In Class News

October 19, 2017 at 10:37 am

Spring 2018 | Middle East and North Africa Studies Certificate Courses

Map of Middle East and North Africa

The Spring 2018 courses that fulfill requirements for the Middle East and North Africa Studies Certificate include three courses.

Students and advisors interested in learning more about the MENA studies certificate should consult the requirements and contact the coordinator of the program, Dr. Ziad Abu-Rish at

CLWR 4330 – Political Islam

Tuesday/Thursday 9-10:20 a.m. | Prerequisites: None

Dr. Loren Lybarger

Description: Why have some Muslims turned to religion as a source for political identity in the contemporary world? What terms should we use to describe this phenomenon? Which individuals and groups have embraced the religio-political renewal, and why have they done so? What forms have the renewal movements taken? In what directions have they developed? What role, in particular, have modernizing states played in the instrumentalizing of Islamic institutions for purposes of control and legitimacy? How have non-state actors—the “ulama,” lay activists, social movements—responded to the conditions created by modernizing states? Addresses these questions by exploring a range of case studies in different national/cultural context—Africa (Morocco, Sudan, Somalia), Southeast Asia (Indonesia), Western Europe (France, Germany, the Netherlands), and North America (United States and Canada). Through these case studies, probes what we mean by “political Islam”—but also the politics of Islam, and what the implications are for a wider globalized modernity.

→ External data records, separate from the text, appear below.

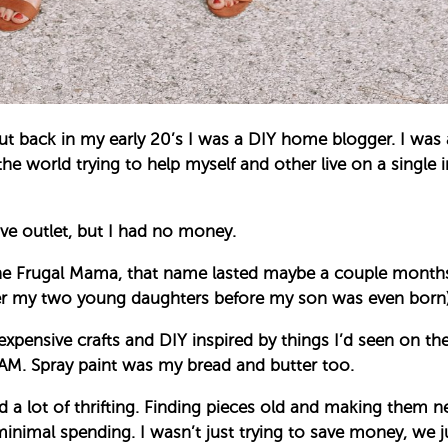
ut back in my early 20’s I was a DIY home blogger. I wa
he world trying to help myself and other live on a single 
tive outlet, but I had no money.
 The Frugal Mama, that name lasted maybe a couple month
ter my two young daughters before my son was even born)
pensive crafts and DIY inspired by things I’d seen on the 
JAM. Spray paint was my bread and butter too.
ed a lot of thrifting. Finding pieces old and making them n
imal spending. I wasn’t just trying to save money, we just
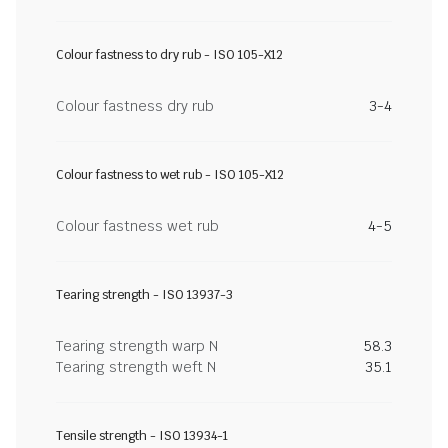
Colour fastness to dry rub - ISO 105-X12
Colour fastness dry rub
3-4
Colour fastness to wet rub - ISO 105-X12
Colour fastness wet rub
4-5
Tearing strength - ISO 13937-3
Tearing strength warp N
58.3
Tearing strength weft N
35.1
Tensile strength - ISO 13934-1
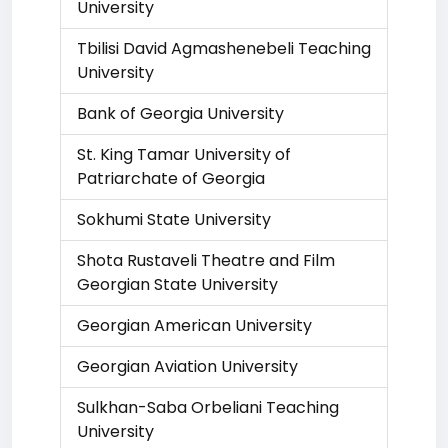
University
Tbilisi David Agmashenebeli Teaching
University
Bank of Georgia University
St. King Tamar University of
Patriarchate of Georgia
Sokhumi State University
Shota Rustaveli Theatre and Film
Georgian State University
Georgian American University
Georgian Aviation University
Sulkhan-Saba Orbeliani Teaching
University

HIST 3320 – Women, Gender, and Sexuality in Middle East History

MWF 12:55pm-1:50 p.m. | Prerequisite: None

Dr. Ziad Abu-Rish

Description: This course covers Middle East history from the rise of Islam to the contemporary period, with particular attention to changing practices and discourses regarding women, gender, and sexuality. A key topic of concern is the changing Islamic legal interpretations on seclusion, veiling, marriage, divorce, inheritance, and abortion. Also important is the experience of free and enslaved women of ruling families and elite households. The course concludes with the changing nature of gender identities, practices, and roles in the 19th-century transformations, colonial rule, nationalist and labor movements, literary genres, authoritarian state formation, various modes of economic development, political Islam, occupation, and war.

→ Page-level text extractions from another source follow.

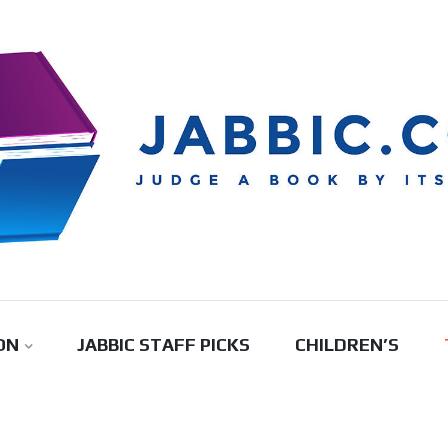
ON
JABBIC STAFF PICKS
CHILDREN’S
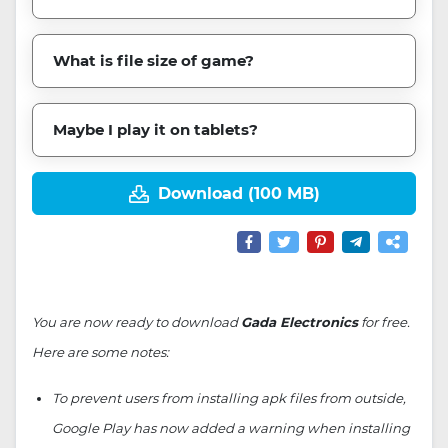
What is file size of game?
Maybe I play it on tablets?
Download (100 MB)
You are now ready to download
Gada Electronics
for free.
Here are some notes:
To prevent users from installing apk files from outside,
Google Play has now added a warning when installing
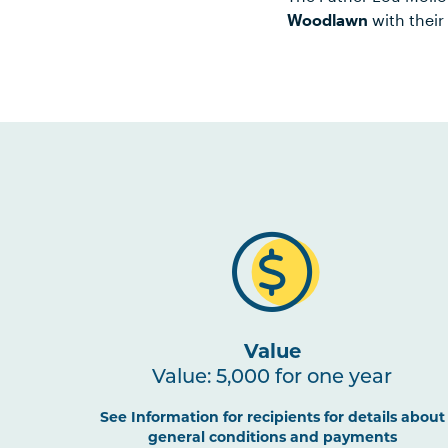
Woodlawn
with their
Value
Value: 5,000 for one year
See Information for recipients for details about
general conditions and payments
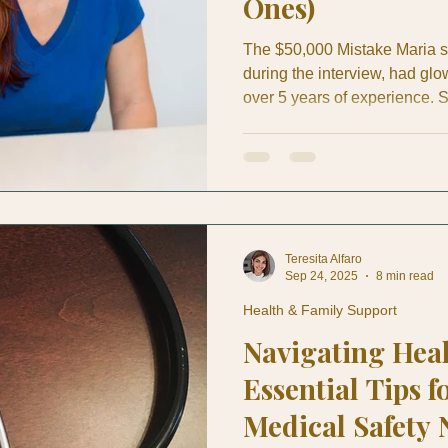
Ones)
The $50,000 Mistake Maria 
during the interview, had glo
over 5 years of experience. S
seemed to understand the ba
gestures—and she was such a
great about their decision to 
for their beachfront home in
workers in Costa Rica, Mari
Teresita Alfaro
Sep 24, 2025
8 min read
Health & Family Support
Navigating Hea
Essential Tips f
Medical Safety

HIST 3372 – Protest, Rebellion, and Revolution in the Modern Middle East

MWF 10:45-11:40 a.m. | Prerequisite: None

Dr. Ziad Abu-Rish

Description: This course provides an exploration of the history of mass politics (i.e., movements, their ideologies, protests, rebellions, and revolutions)  in the modern Middle East and North Africa. It takes as its central concern the emergence of popular politics and mass mobilizations in the 19th century and subsequent attempts to organize and manage them. Topics include late 19th-century workers and peasant movements, early 20th-century constitutional revolutions, the introduction of electoral politics, the formation of labor unions, suffragist movements, political parties, and various struggles and strategies to shape state policies, take control of states, or contain the threat posed by rival movements. The course considers both secular and religiously-inspired movements, as well as those across the right and left. No prior historical or regional knowledge needed.

About the Middle East and North Africa Studies Certificate

The Middle East and North Africa Studies Certificate program is designed to provide an interdisciplinary understanding of the history and contemporary dynamics of the Middle East and North Africa region. The curriculum draws on the expertise of diverse faculty from across the social sciences and humanities whose training, research, and teaching center on the Middle East and North Africa region. This is all the more important to address given the immense importance of the region to a variety of careers, including education, journalism, international affairs, public policy, economic development, and security.